Para embasar sua decisão, o juiz citou trechos do relatório que destaca a questão da segurança do sistema operacional dos aparelhos escolhidos para serem comprados pelo MPE. “Neste contexto, a indicação de marca enquadra-se no que é permitido por lei, ante a justificativa técnica e a motivação apresentada. Em segundo lugar, in casu, não houve indicação expressa de marca, mas tão somente modelo de referência, sendo que a especificação detalhada dos itens no edital é apenas o meio para a fixação de um padrão de qualidade motivadamente escolhido pela administração pública”, coloca o magistrado.

Bruno airma que não vislumbrou qualquer fustração do caráter competitivo na execução do certame. “Além disso, não há evidências nos autos de que os preços das propostas vencedoras estejam acima da média do mercado. Logo, nem limita o alcance do certame ou a isonomia entre os licitantes, sobretudo quando o procedimento licitatório é deflagrado na modalidade pregão, do tipo menor preço. In casu, portanto, não há que se falar, ao menos nessa seara inaugural, que houve direcionamento ou que o poder público, por condutas de seus administradores, deixou de contratar a melhor proposta”, afirma Bruno D’Oliveira Marques.

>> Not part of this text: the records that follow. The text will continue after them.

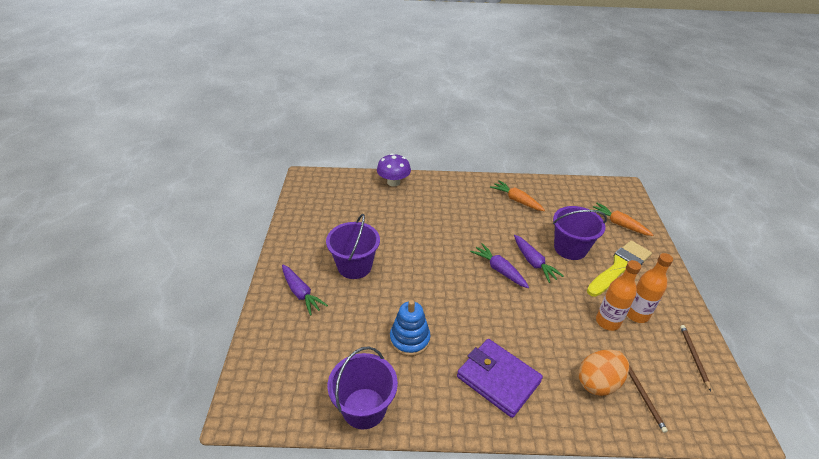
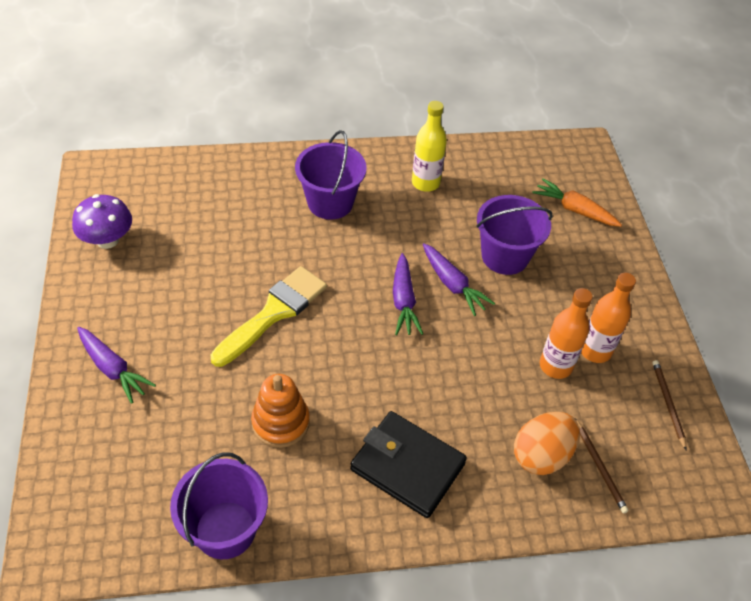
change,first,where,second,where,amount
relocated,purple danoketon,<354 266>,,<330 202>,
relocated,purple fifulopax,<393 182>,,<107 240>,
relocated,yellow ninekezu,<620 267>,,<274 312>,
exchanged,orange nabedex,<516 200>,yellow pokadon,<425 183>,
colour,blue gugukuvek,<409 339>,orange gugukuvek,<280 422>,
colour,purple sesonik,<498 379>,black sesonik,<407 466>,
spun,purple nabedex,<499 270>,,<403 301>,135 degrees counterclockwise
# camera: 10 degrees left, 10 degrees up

O magistrado elencou 6 tópicos e foi descrevendo um por um para justificar sua decisão de não barrar a compra dos celulares. “Por fim, quanto à presença dos requisitos para concessão da tutela de urgência tão somente pelo viés da ofensa à moralidade administrativa, tenho que também não assiste razão aos autores populares. Inexistente nos autos qualquer comprovação de conduta irregular na condução do procedimento licitatório, seja por violação legal, seja por desvio moral. Ante o exposto, considerando ausente um dos requisitos necessários, indefiro o pedido de tutela provisória de urgência”, colocou o juiz da Vara Especializada de Ação Civil Pública e Ação Popular. O MPE terá prazo de 20 dias para para se manifestar nos autos sobre a decisão. O Estado se manifestou contra o pedido de liminar.